§ GOAL OF THE EXERCISE: Print the text transcribed from each of the rows below line for line, without any changes, and leave the pictures out of your output.

Start of MATERIAL FOR THIS TASK

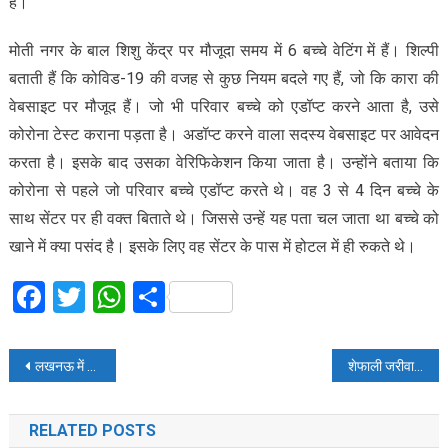
है।
मोती नगर के बाल शिशु केंद्र पर मौजूदा समय में 6 बच्चे वेटिंग में हैं। शिल्पी
बताती हैं कि कोविड-19 की वजह से कुछ नियम बदले गए हैं, जो कि कारा की
वेबसाइट पर मौजूद हैं। जो भी परिवार बच्चे को एडॉप्ट करने आता है, उसे
कोरोना टेस्ट कराना पड़ता है। अडॉप्ट करने वाला सदस्य वेबसाइट पर आवेदन
करता है। इसके बाद उसका वेरिफिकेशन किया जाता है। उन्होंने बताया कि
कोरोना से पहले जो परिवार बच्चे एडॉप्ट करते थे। वह 3 से 4 दिन बच्चे के
साथ सेंटर पर ही वक्त बिताते थे। जिससे उन्हें यह पता चल जाता था बच्चे को
खाने में क्या पसंद है। इसके लिए वह सेंटर के पास में होटल में ही रुकते थे।
Facebook
Twitter
WhatsApp
Share
Post
लखनऊ में डेंगू का कहर24 घंटे में डेंगू के 16 नए मरीज मिले, 24 घरों में लार्वा मिलने पर नोटिस
शेफाली जरीवाला और पराग त्यागी ने पोस्टपोन किया बच्चा गोद लेने का प्लान
navigation
RELATED POSTS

End of MATERIAL FOR THIS TASK

§ RESPONSE:
है।
मोती नगर के बाल शिशु केंद्र पर मौजूदा समय में 6 बच्चे वेटिंग में हैं। शिल्पी
बताती हैं कि कोविड-19 की वजह से कुछ नियम बदले गए हैं, जो कि कारा की
वेबसाइट पर मौजूद हैं। जो भी परिवार बच्चे को एडॉप्ट करने आता है, उसे
कोरोना टेस्ट कराना पड़ता है। अडॉप्ट करने वाला सदस्य वेबसाइट पर आवेदन
करता है। इसके बाद उसका वेरिफिकेशन किया जाता है। उन्होंने बताया कि
कोरोना से पहले जो परिवार बच्चे एडॉप्ट करते थे। वह 3 से 4 दिन बच्चे के
साथ सेंटर पर ही वक्त बिताते थे। जिससे उन्हें यह पता चल जाता था बच्चे को
खाने में क्या पसंद है। इसके लिए वह सेंटर के पास में होटल में ही रुकते थे।
Facebook
Twitter
WhatsApp
Share
Post
लखनऊ में डेंगू का कहर24 घंटे में डेंगू के 16 नए मरीज मिले, 24 घरों में लार्वा मिलने पर नोटिस
शेफाली जरीवाला और पराग त्यागी ने पोस्टपोन किया बच्चा गोद लेने का प्लान
navigation
RELATED POSTS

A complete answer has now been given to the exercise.